Quanto è difficile affrontare una stagione con problematiche di natura societaria?
“Ho avuto a che fare con problemi societari. Io alleno per il quinto anno nel settore giovanile del Modena. Due anni fa c’è stato il fallimento e fu un dramma. Spero che tutto si risolva per il meglio in casa Catania perchè le incertezze societarie non ti fanno lavorare sereno. Mentalmente qualcosa ti tolgono, poi in che maniera è soggettivo. Conta molto in questi casi il ruolo dell’allenatore. Bisognerebbe riuscire a rimanere tutti uniti perchè aiuta, Lucarelli lo sta facendo bene. E l’affetto dei tifosi, se sono completamente dalla parte delle squadra, fa la differenza a Catania”.

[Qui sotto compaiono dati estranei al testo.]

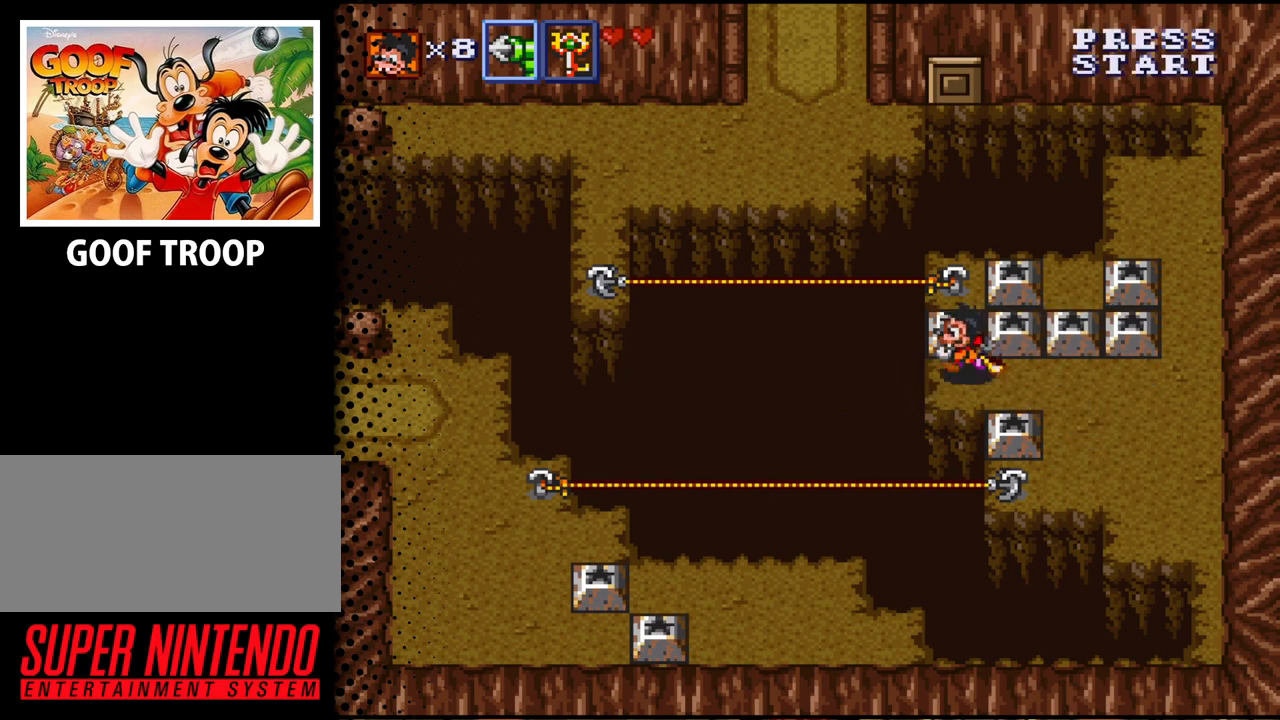
{"buttons": [], "events": [[67, "DPAD_LEFT", "up"], [133, "DPAD_UP", "down"], [167, "B", "down"], [333, "B", "up"], [400, "DPAD_UP", "up"]]}
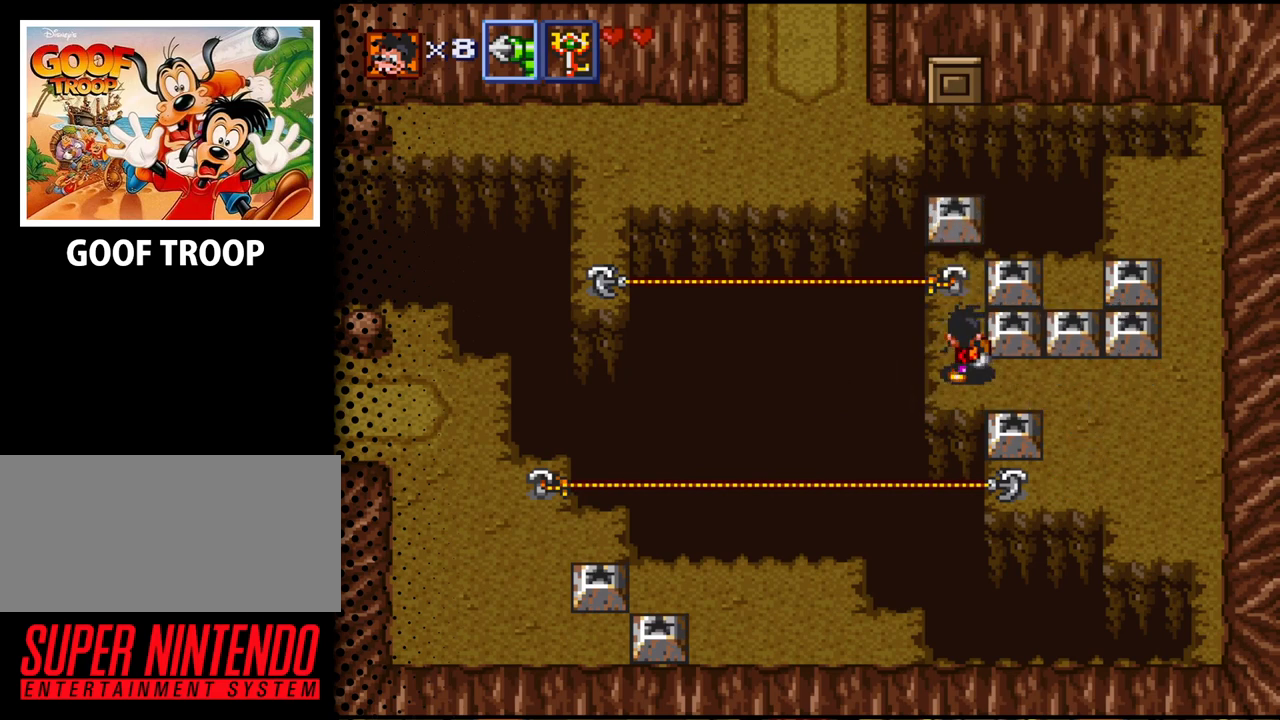
{"buttons": [], "events": [[133, "DPAD_UP", "down"], [500, "DPAD_UP", "up"]]}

Tra tante difficoltà, c’è chi sogna il miracolo sportivo. Utopia assoluta o il Catania farebbe bene a provare a realizzarlo?

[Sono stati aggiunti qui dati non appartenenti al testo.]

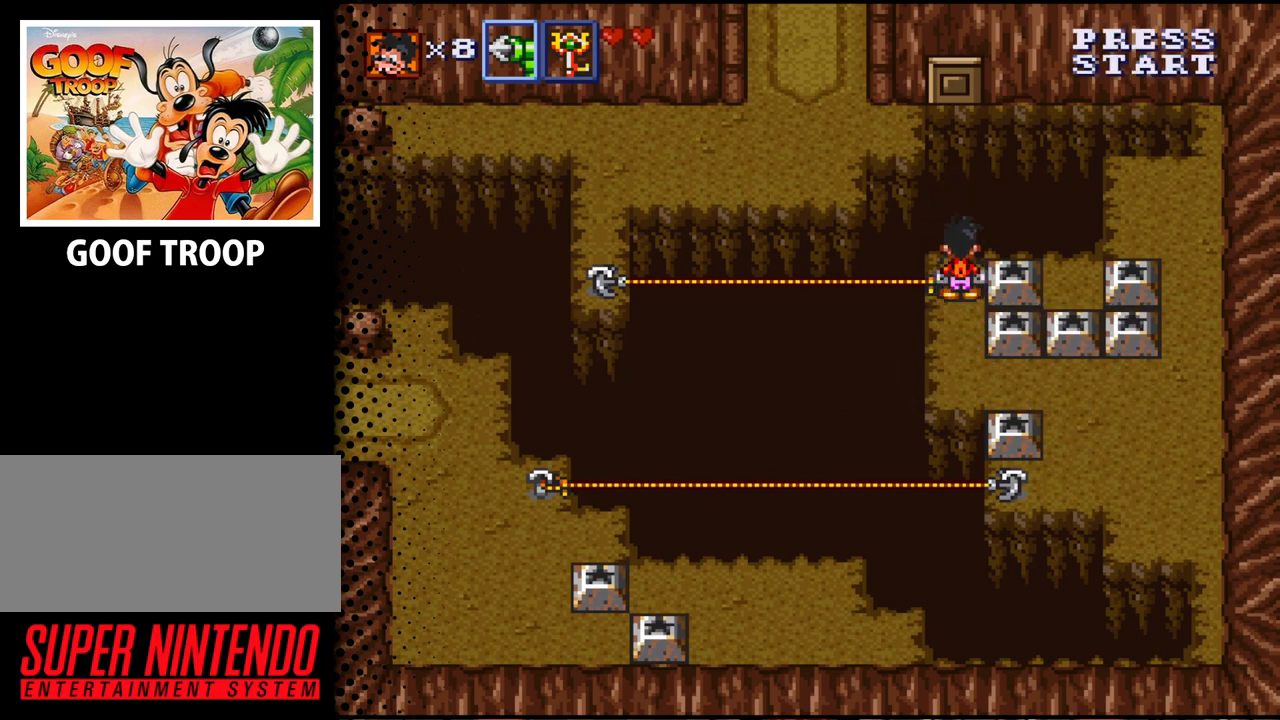
{"buttons": [], "events": [[267, "DPAD_LEFT", "down"], [433, "DPAD_LEFT", "up"]]}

“Queste stagioni si possono raddrizzare. Ricordo quando militavo nel Ravenna che un anno in B andammo a Bari. Mancavano 10-11 partite e vincemmo noi 2-0. In sala stampa dissi che secondo me il Bari potesse ancora dire la sua. Mi guardarono un pò così. Da lì in poi il Bari vinse il derby col Lecce e a fine anno andò in Serie A. A volte basta poco per svoltare un intero campionato. Adesso ci sono i Play Off a disposizione e sarà molto importante in quale condizione psicofisica ci arrivi, recuperando anche gli infortunati. Io con lo Spezia ho perso gli spareggi avendo 17 punti di vantaggio sulla Triestina. Quell’anno gli alabardati arrivarono quinti in campionato. Qualche anno fa il Cosenza vinse i Play Off da sesto. I precedenti favorevoli ci sono. A fine stagione subentra lo stato mentale, fisico ed è un campionato a parte, tutto da giocare. Serve anche la componente fortuna, certo, ma devi andartela a cercare”. 

Si ringrazia Marino D’Aloisio per la gentile concessione dell’intervista.